Clouds, virtualisation run Red Nose Day for Comic Relief
By Nicole Kobie,
Comic Relief will today be using cloud computing and virtualisation to handle the deluge of donations it expects from today’s Red Nose Day.
Partners including Carrenza, Cisco, HP and more donate their kit, services and expertise to the fundraising drive each year. “We’ve got an exceptionally wonderful partner group this year, all donating skills for free,” Charlotte Melén, Comic Relief’s web manager, told IT PRO.
Each year, the charity’s technology team looks to improve upon last year’s performance. “We look to be as much at the forefront of tech as we can, with an eye to risk,” she explained. “We can’t be bleeding edge, but we like to be at the forefront.”
“We’re doing the same balancing act between innovation and risk mitigation that an organisation does on a three yearly basis, but we do it each year,” she said.
Over the summer, Comic Relief and partners Carenza, Oracle and Cisco met up to look at the technology situation for the coming campaign, when the charity realised its needs were getting beyond the limitations of the hardware it had.
Last year, Red Nose Day saw 2.3 million visitors to the website, and 450,000 donations in seven hours – with peaks of 55 transactions a second. “It’s quite phenomenal,” Melen said. Last year, £16 million was raised, making up a quarter of Comic Relief’s annual revenue.
To handle the big web peaks, they’ve moved to a cloud computing system. “Because of the size and scalability,” she said. “Our huge peaks of traffic need elasticity between platform and applications.”
Cloud computing also let the system be designed for redundancy, and it has no single point of failure. “That was a big thing for us this year,” she said, explaining the payment platform needs 100 per cent uptime. “Several minutes downtime is very serious for us,” she said.
“As cloud computing became tried and tested, it seemed the natural progression,” she said. “Cloud computing is almost tailor-made for us.”
The charity was also looking to get onto virtualisation to reduce the amount of hardware running all year around.

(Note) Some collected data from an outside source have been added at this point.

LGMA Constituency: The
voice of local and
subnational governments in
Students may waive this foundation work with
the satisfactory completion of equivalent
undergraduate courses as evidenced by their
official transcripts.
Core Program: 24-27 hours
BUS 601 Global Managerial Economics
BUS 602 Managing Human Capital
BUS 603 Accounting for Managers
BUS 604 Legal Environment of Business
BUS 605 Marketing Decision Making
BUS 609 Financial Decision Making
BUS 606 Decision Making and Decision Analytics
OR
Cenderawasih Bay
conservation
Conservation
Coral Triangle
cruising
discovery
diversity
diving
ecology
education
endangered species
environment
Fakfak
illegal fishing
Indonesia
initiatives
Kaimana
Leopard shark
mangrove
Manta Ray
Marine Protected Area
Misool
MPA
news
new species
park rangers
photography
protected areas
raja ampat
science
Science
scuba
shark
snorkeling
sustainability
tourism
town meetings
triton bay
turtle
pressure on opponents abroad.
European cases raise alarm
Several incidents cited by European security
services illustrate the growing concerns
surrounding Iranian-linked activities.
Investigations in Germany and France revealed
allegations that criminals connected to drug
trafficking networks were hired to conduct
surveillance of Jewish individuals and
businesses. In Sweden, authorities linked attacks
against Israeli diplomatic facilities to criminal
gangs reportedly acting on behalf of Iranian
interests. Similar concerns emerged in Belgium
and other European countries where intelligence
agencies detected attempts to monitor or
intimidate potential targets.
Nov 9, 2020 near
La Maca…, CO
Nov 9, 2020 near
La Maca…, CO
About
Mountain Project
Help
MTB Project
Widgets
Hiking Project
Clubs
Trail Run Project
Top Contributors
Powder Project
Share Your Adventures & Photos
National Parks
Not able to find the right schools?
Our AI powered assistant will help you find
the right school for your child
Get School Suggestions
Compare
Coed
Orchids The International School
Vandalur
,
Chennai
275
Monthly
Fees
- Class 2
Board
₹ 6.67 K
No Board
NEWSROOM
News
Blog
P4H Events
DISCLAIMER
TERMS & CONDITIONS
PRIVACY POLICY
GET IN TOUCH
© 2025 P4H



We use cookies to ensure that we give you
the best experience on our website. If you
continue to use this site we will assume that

Comic Relief had 15 racks of hardware, which had to stay on all year round, despite the fact that outside of the big campaign they were hardly used. “All that kit was just used for the event,” Melen said.
Now, they’ve moved to virtualised machines running on just six racks for three months of the year, saving cost, energy and administrative time, she said.

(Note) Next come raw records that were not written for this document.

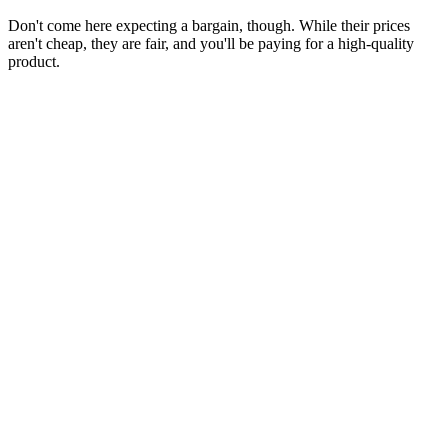
Don't come here expecting a bargain, though. While their prices
aren't cheap, they are fair, and you'll be paying for a high-quality
product.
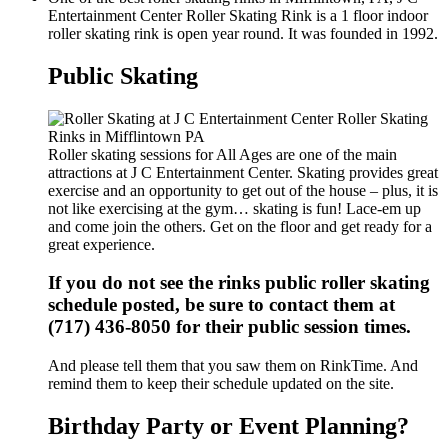
Entertainment Center Roller Skating Rink is a 1 floor indoor
roller skating rink is open year round. It was founded in 1992.
Public Skating
Roller skating sessions for All Ages are one of the main
attractions at J C Entertainment Center. Skating provides great
exercise and an opportunity to get out of the house – plus, it is
not like exercising at the gym… skating is fun! Lace-em up
and come join the others. Get on the floor and get ready for a
great experience.
If you do not see the rinks public roller skating
schedule posted, be sure to contact them at
(717) 436-8050 for their public session times.
And please tell them that you saw them on RinkTime. And
remind them to keep their schedule updated on the site.
Birthday Party or Event Planning?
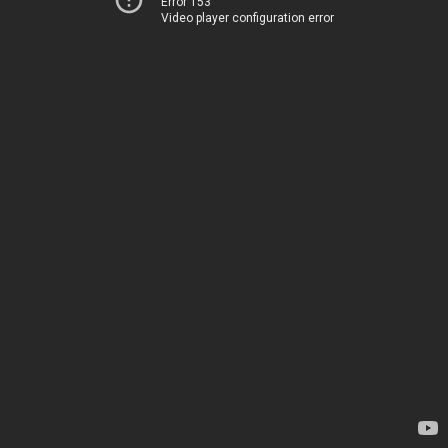
Error 153
Video player configuration error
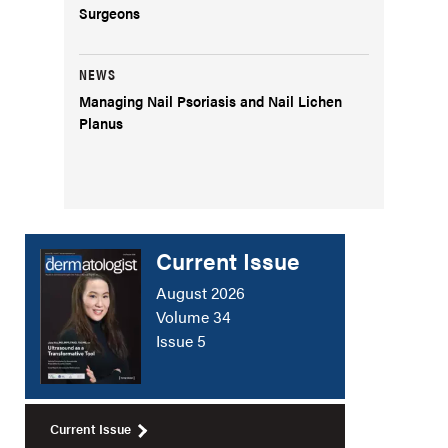
Surgeons
NEWS
Managing Nail Psoriasis and Nail Lichen
Planus
Current Issue
August 2026
Volume 34
Issue 5
Current Issue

The system this year is made up of six racks of hardware, running 60 to 80 virtual machines to support the web payment front end, which is also used by all 12,000 call centre operators to take donations.
From a hardware standpoint, Comic Relief is using Cisco 6500-series networking, HP C-class blade servers and a pair of 3PAR 400-series virtual SANs, the charity said.
Payment processing will run though PayPal or RBS Worldpay, with the website running on a LAMP stack with a Drupal Content Management System, and a Java/Tomcat front end for the donations platform, both of which use Zeus traffic management software.